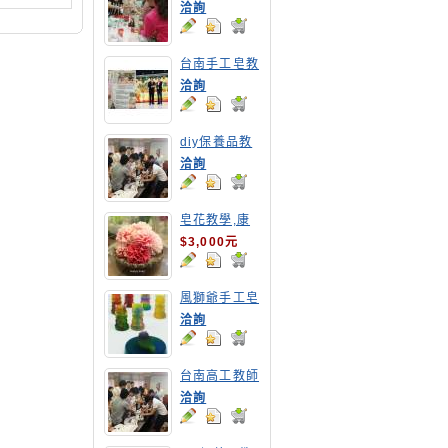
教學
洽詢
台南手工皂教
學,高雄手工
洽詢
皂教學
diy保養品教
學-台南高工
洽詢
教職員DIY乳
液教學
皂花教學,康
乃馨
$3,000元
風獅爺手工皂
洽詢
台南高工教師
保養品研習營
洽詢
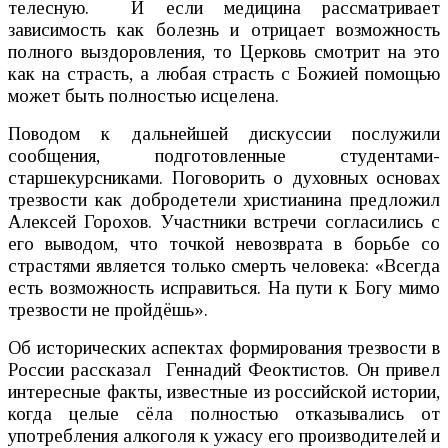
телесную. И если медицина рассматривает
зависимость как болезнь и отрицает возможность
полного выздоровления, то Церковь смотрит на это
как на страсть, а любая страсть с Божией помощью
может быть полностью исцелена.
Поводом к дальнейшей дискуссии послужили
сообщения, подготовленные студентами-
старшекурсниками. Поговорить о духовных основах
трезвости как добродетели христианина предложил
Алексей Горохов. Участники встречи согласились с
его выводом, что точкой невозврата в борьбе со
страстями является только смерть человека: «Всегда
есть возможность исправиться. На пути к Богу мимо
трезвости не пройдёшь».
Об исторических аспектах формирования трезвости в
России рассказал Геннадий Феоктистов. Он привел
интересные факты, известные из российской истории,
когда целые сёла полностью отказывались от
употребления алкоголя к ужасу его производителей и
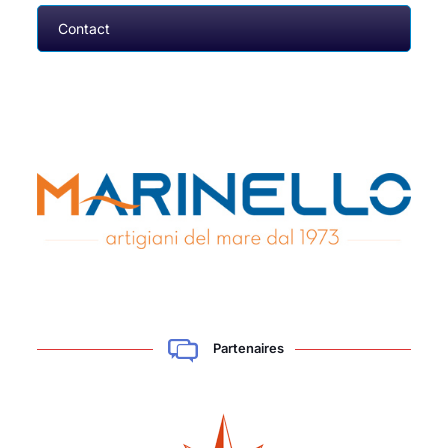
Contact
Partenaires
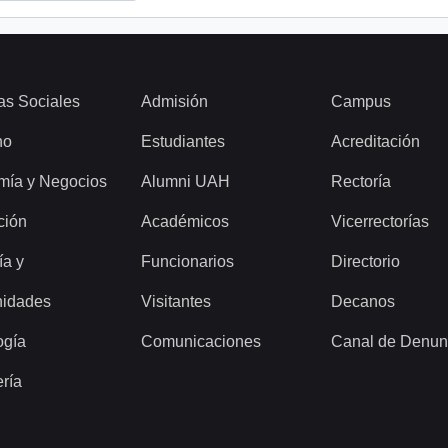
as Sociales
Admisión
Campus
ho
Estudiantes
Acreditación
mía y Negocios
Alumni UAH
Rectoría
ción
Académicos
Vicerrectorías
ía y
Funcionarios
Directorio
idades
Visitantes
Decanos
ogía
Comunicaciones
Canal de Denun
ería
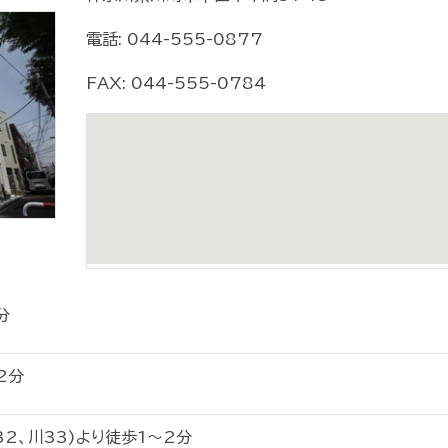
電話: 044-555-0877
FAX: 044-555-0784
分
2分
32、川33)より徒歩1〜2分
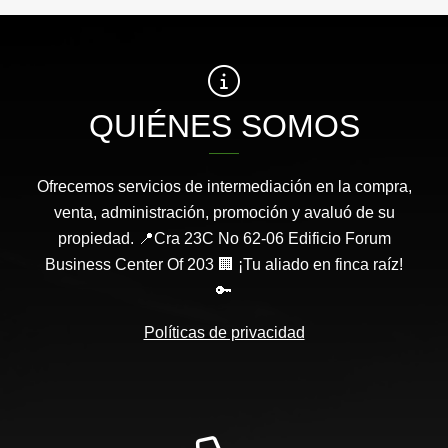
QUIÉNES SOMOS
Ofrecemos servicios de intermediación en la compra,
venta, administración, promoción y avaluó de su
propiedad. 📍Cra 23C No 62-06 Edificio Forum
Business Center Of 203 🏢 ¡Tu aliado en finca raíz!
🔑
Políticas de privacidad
┄┄┄┄┄┄┄┄┄┄
[YOUR TASK]:
All the lines above must be written out exactly, without a single picture.

[ANSWER]:
教學
洽詢
台南手工皂教
學,高雄手工
洽詢
皂教學
diy保養品教
學-台南高工
洽詢
教職員DIY乳
液教學
皂花教學,康
乃馨
$3,000元
風獅爺手工皂
洽詢
台南高工教師
保養品研習營
洽詢
телесную. И если медицина рассматривает
зависимость как болезнь и отрицает возможность
полного выздоровления, то Церковь смотрит на это
как на страсть, а любая страсть с Божией помощью
может быть полностью исцелена.
Поводом к дальнейшей дискуссии послужили
сообщения, подготовленные студентами-
старшекурсниками. Поговорить о духовных основах
трезвости как добродетели христианина предложил
Алексей Горохов. Участники встречи согласились с
его выводом, что точкой невозврата в борьбе со
страстями является только смерть человека: «Всегда
есть возможность исправиться. На пути к Богу мимо
трезвости не пройдёшь».
Об исторических аспектах формирования трезвости в
России рассказал Геннадий Феоктистов. Он привел
интересные факты, известные из российской истории,
когда целые сёла полностью отказывались от
употребления алкоголя к ужасу его производителей и
Contact
Partenaires
as Sociales
Admisión
Campus
ho
Estudiantes
Acreditación
mía y Negocios
Alumni UAH
Rectoría
ción
Académicos
Vicerrectorías
ía y
Funcionarios
Directorio
idades
Visitantes
Decanos
ogía
Comunicaciones
Canal de Denun
ería
電話: 044-555-0877
FAX: 044-555-0784
分
2分
32、川33)より徒歩1〜2分
QUIÉNES SOMOS
Ofrecemos servicios de intermediación en la compra,
venta, administración, promoción y avaluó de su
propiedad. 📍Cra 23C No 62-06 Edificio Forum
Business Center Of 203 🏢 ¡Tu aliado en finca raíz!
🔑
Políticas de privacidad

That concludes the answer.